Le Conseil d’État a eu à traiter le problème suivant :

Le destinataire d'une décision administrative individuelle, qui a eu connaissance de celle-ci bien qu'elle ne lui ait pas été régulièrement notifiée avec la mention des délais et des voies de recours conformément aux dispositions de l’article R. 421-5 du code de justice administrative,  peut-il se voir opposer : 

  • un principe général selon lequel l'action en contestation de la légalité de cette décision devant le juge administratif est prescrite par cinq ans ? Si un tel principe est dégagé, quelles sont les modalités de son application dans le temps ? 
  • ou un principe général selon lequel il dispose, pour former un recours juridictionnel contre cette décision, d'un délai raisonnable à l'issue duquel son action sera irrecevable comme tardive ? Si un tel principe est dégagé, quelle est normalement la durée de ce délai raisonnable ? Et quelles sont les modalités de son application dans le temps ? 
En l'occurrence, il s'agissait d'un arrêté de pension dont l'intéressé a découvert plus de 22 ans après sa notification qu'il était illégal car il ne lui accordait pas le bénéfice de la bonification pour enfants. Le délai de deux mois ne pouvait être opposé que si la notification comportait les voies et délais de recours, ce qui n’était pas le cas puisque la notification, qui avait été faite en 1991, précisait bien les délais de recours, mais avait omis de préciser quelle juridiction était compétente.

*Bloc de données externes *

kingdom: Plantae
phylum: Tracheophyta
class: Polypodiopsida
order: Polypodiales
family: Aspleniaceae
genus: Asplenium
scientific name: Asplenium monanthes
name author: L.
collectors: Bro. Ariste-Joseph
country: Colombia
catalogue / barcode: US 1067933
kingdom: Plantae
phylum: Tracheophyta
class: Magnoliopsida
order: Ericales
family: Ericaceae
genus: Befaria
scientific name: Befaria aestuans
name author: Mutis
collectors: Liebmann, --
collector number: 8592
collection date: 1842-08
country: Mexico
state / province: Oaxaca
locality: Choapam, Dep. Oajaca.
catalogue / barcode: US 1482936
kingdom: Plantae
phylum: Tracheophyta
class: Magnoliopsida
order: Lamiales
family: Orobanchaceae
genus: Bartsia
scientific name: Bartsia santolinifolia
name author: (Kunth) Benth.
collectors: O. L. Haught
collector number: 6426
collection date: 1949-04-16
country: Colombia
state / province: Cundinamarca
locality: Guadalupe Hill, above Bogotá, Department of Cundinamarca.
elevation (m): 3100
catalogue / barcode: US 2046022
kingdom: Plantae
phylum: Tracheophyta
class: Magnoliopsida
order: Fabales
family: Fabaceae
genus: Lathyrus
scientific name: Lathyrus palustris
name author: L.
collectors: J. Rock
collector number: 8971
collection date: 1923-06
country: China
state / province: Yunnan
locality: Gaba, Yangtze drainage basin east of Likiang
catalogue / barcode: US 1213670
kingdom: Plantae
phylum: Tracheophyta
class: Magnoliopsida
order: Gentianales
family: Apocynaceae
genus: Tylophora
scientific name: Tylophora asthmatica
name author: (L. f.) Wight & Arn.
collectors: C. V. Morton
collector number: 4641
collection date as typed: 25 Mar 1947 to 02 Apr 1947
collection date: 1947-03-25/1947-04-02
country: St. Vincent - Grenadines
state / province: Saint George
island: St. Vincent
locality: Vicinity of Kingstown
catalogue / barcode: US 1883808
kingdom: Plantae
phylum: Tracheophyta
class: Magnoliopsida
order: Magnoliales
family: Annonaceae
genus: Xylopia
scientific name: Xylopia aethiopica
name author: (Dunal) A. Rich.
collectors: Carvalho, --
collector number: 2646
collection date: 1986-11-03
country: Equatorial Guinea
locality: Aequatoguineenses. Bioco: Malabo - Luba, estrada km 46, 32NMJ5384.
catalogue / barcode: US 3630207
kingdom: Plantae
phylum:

Par un arrêt d'Assemblée du 13 juillet 2016, M. A. B., n° 387763  la Haute juridiction a statué ainsi :

S’appuyant sur le principe de sécurité juridique qu’il avait reconnu dans sa décision KPMG (CE Ass., 24 mars 2006, Société KPMG et a., n°288460, A), le Conseil d’État juge que ce principe implique que ne puissent être remises en cause sans condition de délai des situations consolidées par l'effet du temps. Ainsi, ce principe fait obstacle à ce que puisse être contestée indéfiniment une décision administrative individuelle qui a été notifiée à son destinataire, ou dont il a eu connaissance de manière certaine.

Le Conseil d’État estime donc que, bien que les délais prévus par le Code de justice administrative ne puissent être opposés en l’absence de preuve que les voies et délais de recours ont été notifiés, un recours juridictionnel ne peut être exercé par le destinataire de la décision au-delà d'un délai raisonnable.

Le Conseil d’État estime que ce délai est, en règle générale et sauf circonstances particulières, d’un an à compter de la date à laquelle une décision expresse a été notifiée ou de la date à laquelle il est établi que l’intéressé en a eu connaissance.

L'arrêt précise encore que " la règle énoncée ci-dessus, qui a pour seul objet de borner dans le temps les conséquences de la sanction attachée au défaut de mention des voies et délais de recours, ne porte pas atteinte à la substance du droit au recours, mais tend seulement à éviter que son exercice, au-delà d'un délai raisonnable, ne mette en péril la stabilité des situations juridiques et la bonne administration de la justice, en exposant les défendeurs potentiels à des recours excessivement tardifs ".